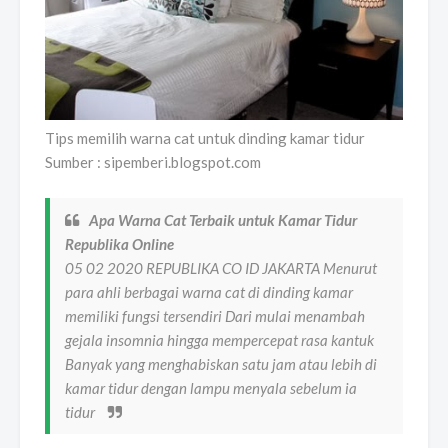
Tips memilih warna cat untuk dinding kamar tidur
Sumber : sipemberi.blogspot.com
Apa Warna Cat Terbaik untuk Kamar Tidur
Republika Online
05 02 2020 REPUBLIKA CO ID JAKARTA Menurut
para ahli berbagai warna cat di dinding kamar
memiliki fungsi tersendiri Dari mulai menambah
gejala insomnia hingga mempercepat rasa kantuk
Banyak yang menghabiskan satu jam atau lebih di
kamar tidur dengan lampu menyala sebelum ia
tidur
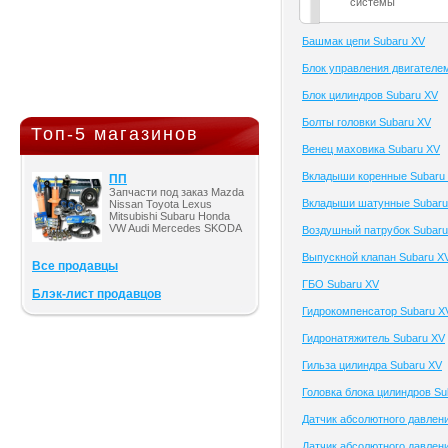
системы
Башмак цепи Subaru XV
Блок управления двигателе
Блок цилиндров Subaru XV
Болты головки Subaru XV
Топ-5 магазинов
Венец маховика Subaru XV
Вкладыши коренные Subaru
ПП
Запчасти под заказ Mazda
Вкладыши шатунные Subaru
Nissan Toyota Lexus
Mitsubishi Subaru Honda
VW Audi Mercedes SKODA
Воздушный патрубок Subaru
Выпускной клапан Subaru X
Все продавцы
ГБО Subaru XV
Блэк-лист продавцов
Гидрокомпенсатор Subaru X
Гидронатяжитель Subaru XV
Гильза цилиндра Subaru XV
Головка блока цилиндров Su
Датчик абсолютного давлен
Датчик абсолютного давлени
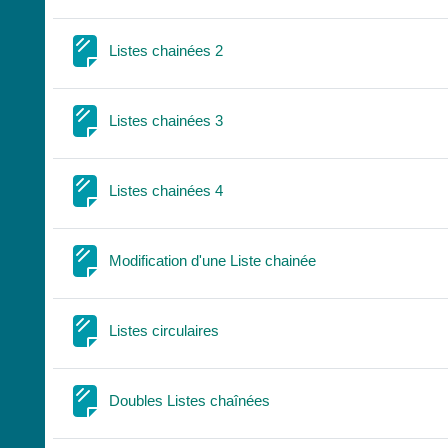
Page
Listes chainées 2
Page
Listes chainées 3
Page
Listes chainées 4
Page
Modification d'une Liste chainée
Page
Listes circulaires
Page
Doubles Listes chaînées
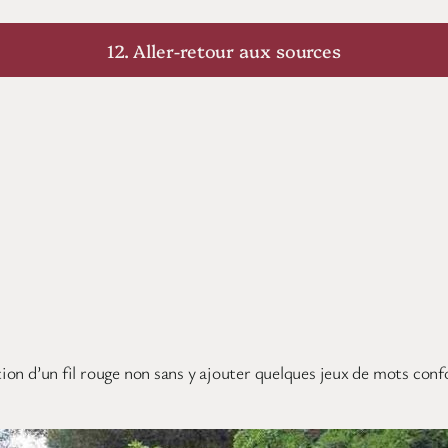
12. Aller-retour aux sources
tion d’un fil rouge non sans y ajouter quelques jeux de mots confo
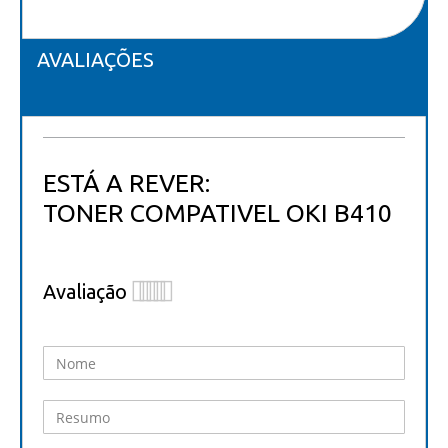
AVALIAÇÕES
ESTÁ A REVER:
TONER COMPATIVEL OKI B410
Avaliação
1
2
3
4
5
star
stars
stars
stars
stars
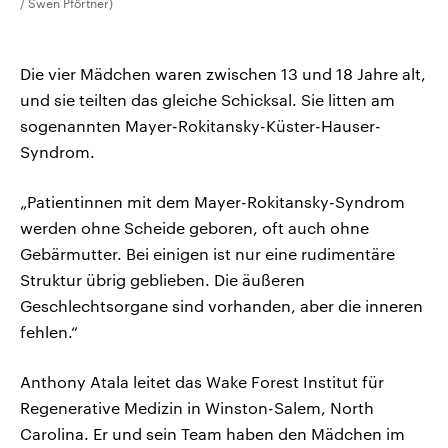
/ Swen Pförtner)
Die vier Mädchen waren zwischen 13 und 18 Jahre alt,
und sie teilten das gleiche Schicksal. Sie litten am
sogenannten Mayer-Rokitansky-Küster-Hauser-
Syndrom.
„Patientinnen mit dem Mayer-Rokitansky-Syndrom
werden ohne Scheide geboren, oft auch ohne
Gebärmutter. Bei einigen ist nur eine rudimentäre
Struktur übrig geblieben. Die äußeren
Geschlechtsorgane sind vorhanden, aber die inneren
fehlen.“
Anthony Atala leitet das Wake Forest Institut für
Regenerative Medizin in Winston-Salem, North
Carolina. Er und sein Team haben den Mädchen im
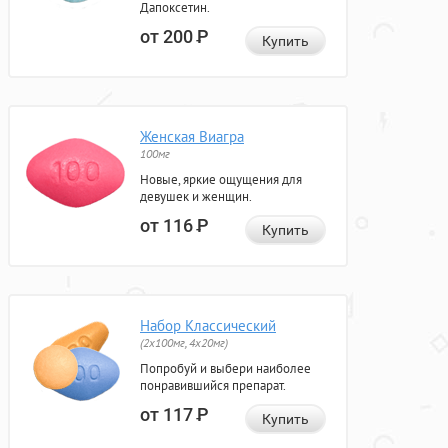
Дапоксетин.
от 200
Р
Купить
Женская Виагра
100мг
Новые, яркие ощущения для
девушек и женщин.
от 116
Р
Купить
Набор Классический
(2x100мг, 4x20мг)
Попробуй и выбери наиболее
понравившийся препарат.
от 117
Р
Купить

----

**What is needed**. Within the material above, find the lines that contain the word "абсолютного"; copy them.

**Written solution**.
Датчик абсолютного давлен
Датчик абсолютного давлени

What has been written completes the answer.